[Stored data entries]
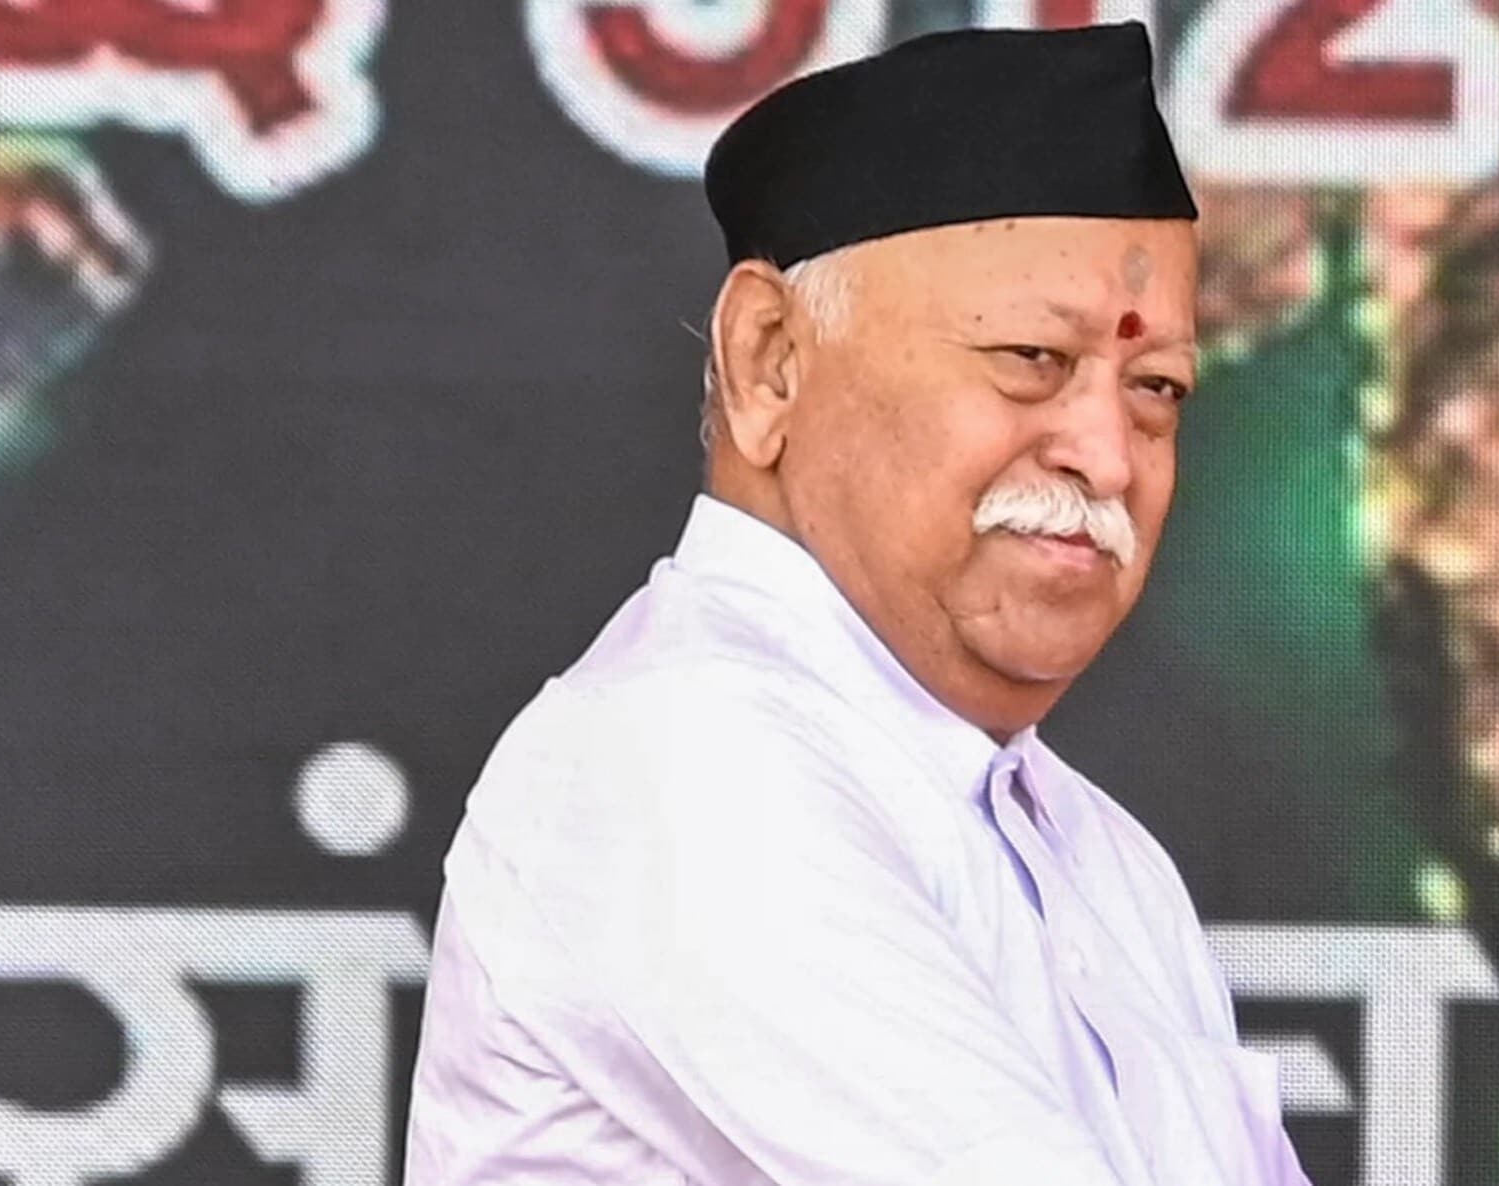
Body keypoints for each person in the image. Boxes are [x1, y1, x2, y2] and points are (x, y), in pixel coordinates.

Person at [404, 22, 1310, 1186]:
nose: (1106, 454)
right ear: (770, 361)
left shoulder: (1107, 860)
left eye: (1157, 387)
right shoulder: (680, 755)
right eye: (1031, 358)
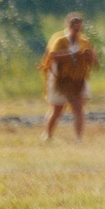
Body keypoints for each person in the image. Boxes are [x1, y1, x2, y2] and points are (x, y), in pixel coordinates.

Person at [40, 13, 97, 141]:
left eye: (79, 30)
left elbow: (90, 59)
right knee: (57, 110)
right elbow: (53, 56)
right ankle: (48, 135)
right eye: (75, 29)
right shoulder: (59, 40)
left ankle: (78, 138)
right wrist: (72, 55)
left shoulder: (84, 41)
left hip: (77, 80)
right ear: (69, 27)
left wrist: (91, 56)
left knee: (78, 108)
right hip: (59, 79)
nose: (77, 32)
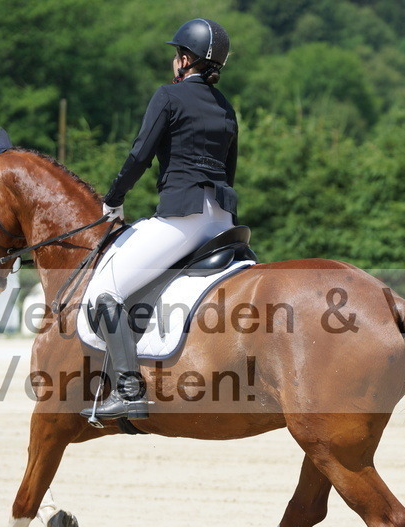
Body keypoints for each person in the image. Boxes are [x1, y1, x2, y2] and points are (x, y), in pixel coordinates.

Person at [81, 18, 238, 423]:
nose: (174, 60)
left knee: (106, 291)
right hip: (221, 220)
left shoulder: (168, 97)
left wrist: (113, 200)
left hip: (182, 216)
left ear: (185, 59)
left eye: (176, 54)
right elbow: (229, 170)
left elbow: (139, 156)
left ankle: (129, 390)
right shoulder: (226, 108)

● **Brief**
Write the records out once more, exactly as they appear, with no pictures.

● **Output of the task**
Body keypoints for each person in the image. Boxes are [x1, y1, x2, y2] and points are (x, y), in pixel coordinates.

Person at [404, 22, 1310, 1186]:
nose: (1106, 454)
right ear: (770, 361)
left shoulder: (1107, 860)
left eye: (1157, 387)
right shoulder: (680, 755)
right eye: (1031, 358)
Body keypoints for each person in the image. Boxes are [x1, y1, x2, y2] and points are (x, y), in pixel coordinates.

Person at [40, 13, 97, 141]:
left eye: (79, 30)
left elbow: (90, 59)
right knee: (57, 110)
right elbow: (53, 56)
right ankle: (48, 135)
right eye: (75, 29)
right shoulder: (59, 40)
left ankle: (78, 138)
right wrist: (72, 55)
left shoulder: (84, 41)
left hip: (77, 80)
right ear: (69, 27)
left wrist: (91, 56)
left knee: (78, 108)
right hip: (59, 79)
nose: (77, 32)
Body keypoints for each person in the image. Boxes are [x1, y1, x2, y2] and points are (x, y), in pixel coordinates.

Person at [81, 18, 238, 423]:
nose: (174, 60)
left knee: (106, 291)
right hip: (221, 220)
left shoulder: (168, 97)
left wrist: (113, 200)
left hip: (182, 216)
left ear: (185, 59)
left eye: (176, 54)
right elbow: (229, 170)
left elbow: (139, 156)
left ankle: (129, 390)
right shoulder: (226, 108)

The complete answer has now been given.